A Assembleia Legislativa de São Paulo (Alesp) aprovou um projeto de lei, de autoria da deputada Marina Helou (Rede), que restringe o uso de celulares nas escolas das redes pública e privada em todo o Estado, inclusive durante os intervalos entre as aulas. Trata-se de um passo fundamental para devolver aos professores a atenção de seus alunos em sala de aula, um pressuposto comezinho para o sucesso do processo de aprendizagem, e uma bem-vinda ação, na medida das limitações da Alesp, para conter os danos à saúde mental de crianças e adolescentes causados pela alta exposição às telas.
A votação foi simbólica, sinal evidente de que o consenso entre parlamentares aliados do governador Tarcísio de Freitas (Republicanos) e a oposição prevaleceu na Alesp. De fato, à luz de não poucas pesquisas acadêmicas em variadas áreas do conhecimento, pululam as evidências dos males causados às crianças e adolescentes, sobretudo às primeiras, pelo uso incessante dos celulares.
No ano passado, a Organização das Nações Unidas para a Educação, a Ciência e a Cultura (Unesco) publicou um relatório, tido como referência por especialistas em questões ligadas à infância e à juventude mundo afora, relacionando o uso de celulares e indicadores educacionais em 14 países. Para surpresa de praticamente ninguém, a Unesco evidenciou que esses aparelhos provocam danos à memória e comprometem a capacidade de compreensão dos alunos sobre os conteúdos pedagógicos expostos em sala de aula. Outras pesquisas, como indicou reportagem do Estadão, mostram que a retomada da concentração perdida pelo aluno durante a aula pode levar até 20 minutos.
O projeto aprovado pela Alesp, que decerto será sancionado por Tarcísio de Freitas, não é propriamente inédito, mas pode ser considerado o marco jurídico mais moderno do País no que concerne ao uso de celulares no ambiente escolar. Os deputados paulistas tiveram o cuidado de não proibir completamente o uso dos aparelhos, o que seria absurdo.
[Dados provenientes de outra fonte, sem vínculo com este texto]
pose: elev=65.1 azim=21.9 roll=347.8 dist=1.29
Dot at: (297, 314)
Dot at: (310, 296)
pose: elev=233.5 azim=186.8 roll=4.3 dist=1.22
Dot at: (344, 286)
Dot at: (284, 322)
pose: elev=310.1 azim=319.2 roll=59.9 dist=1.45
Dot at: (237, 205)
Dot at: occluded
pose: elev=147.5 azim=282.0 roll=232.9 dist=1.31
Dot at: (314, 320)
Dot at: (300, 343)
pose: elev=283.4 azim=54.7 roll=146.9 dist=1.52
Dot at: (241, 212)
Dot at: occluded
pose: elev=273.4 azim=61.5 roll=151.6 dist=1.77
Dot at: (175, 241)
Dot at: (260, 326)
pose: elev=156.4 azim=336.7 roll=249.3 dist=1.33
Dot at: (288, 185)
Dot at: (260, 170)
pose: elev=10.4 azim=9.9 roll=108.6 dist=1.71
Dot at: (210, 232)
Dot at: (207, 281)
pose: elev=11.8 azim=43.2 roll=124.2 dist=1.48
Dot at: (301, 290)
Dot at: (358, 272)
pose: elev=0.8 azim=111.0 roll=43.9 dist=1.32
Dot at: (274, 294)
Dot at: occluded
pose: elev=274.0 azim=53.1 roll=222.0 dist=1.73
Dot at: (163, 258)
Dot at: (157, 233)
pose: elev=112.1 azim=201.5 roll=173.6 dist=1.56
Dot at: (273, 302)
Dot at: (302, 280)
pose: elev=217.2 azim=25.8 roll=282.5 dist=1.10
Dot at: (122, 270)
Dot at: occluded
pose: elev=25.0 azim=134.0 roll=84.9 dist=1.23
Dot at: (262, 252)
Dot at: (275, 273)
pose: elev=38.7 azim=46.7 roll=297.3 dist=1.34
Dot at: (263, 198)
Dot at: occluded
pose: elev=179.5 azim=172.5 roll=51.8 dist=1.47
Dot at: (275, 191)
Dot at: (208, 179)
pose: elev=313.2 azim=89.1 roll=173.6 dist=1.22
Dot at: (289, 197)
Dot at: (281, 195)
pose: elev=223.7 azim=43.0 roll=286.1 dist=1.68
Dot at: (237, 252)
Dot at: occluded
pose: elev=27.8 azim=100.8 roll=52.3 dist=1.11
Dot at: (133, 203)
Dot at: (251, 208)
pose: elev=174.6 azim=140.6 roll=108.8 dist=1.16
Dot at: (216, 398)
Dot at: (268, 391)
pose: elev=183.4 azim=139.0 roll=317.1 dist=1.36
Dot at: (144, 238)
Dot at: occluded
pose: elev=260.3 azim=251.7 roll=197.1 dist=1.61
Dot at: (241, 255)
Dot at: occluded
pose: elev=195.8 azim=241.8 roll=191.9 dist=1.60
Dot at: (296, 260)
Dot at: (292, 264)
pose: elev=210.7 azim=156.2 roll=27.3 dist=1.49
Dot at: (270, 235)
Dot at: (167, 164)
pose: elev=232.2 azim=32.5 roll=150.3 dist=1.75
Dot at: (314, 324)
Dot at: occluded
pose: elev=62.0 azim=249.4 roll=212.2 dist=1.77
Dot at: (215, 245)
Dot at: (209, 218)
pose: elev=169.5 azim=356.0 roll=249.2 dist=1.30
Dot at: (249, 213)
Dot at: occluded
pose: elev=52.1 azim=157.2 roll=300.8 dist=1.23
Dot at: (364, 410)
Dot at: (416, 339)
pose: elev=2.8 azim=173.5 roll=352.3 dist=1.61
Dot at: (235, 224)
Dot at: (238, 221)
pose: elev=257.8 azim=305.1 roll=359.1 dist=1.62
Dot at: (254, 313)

O projeto faz as devidas ressalvas ao uso da tecnologia com objetivos exclusivamente pedagógicos, de resto uma imposição da realidade de um mundo em ininterrupta transformação digital, e ao suporte que os celulares podem oferecer a determinados alunos que dependem do aparelho para o seu bem-estar.
Em que pese o mérito da Alesp em aprovar a restrição de uso dos celulares, atendendo aos anseios de professores, pedagogos, médicos e psicólogos, é um erro grave pensar que uma lei, por si só, tem o condão de fazer desaparecer um problema que aflige a sociedade como um passe de mágica. O uso excessivo dos celulares, ou, nos casos mais graves, o chamado Transtorno de Dependência de Tela, não é um problema das escolas, e sim um problema de toda a sociedade a partir de suas células mais básicas, as famílias.
Como bem lembrou Renata Cafardo, repórter e colunista de Educação deste jornal, “o celular sai da escola, mas não sai da vida de crianças e adolescentes paulistas”. Os aparelhos, há alguns anos, fazem parte da vida cotidiana não só desses jovens, como também de suas mães, pais e responsáveis. Portanto, por melhor que seja, e o projeto aprovado pela Alesp é bom, não há lei no mundo capaz de substituir o bom diálogo familiar.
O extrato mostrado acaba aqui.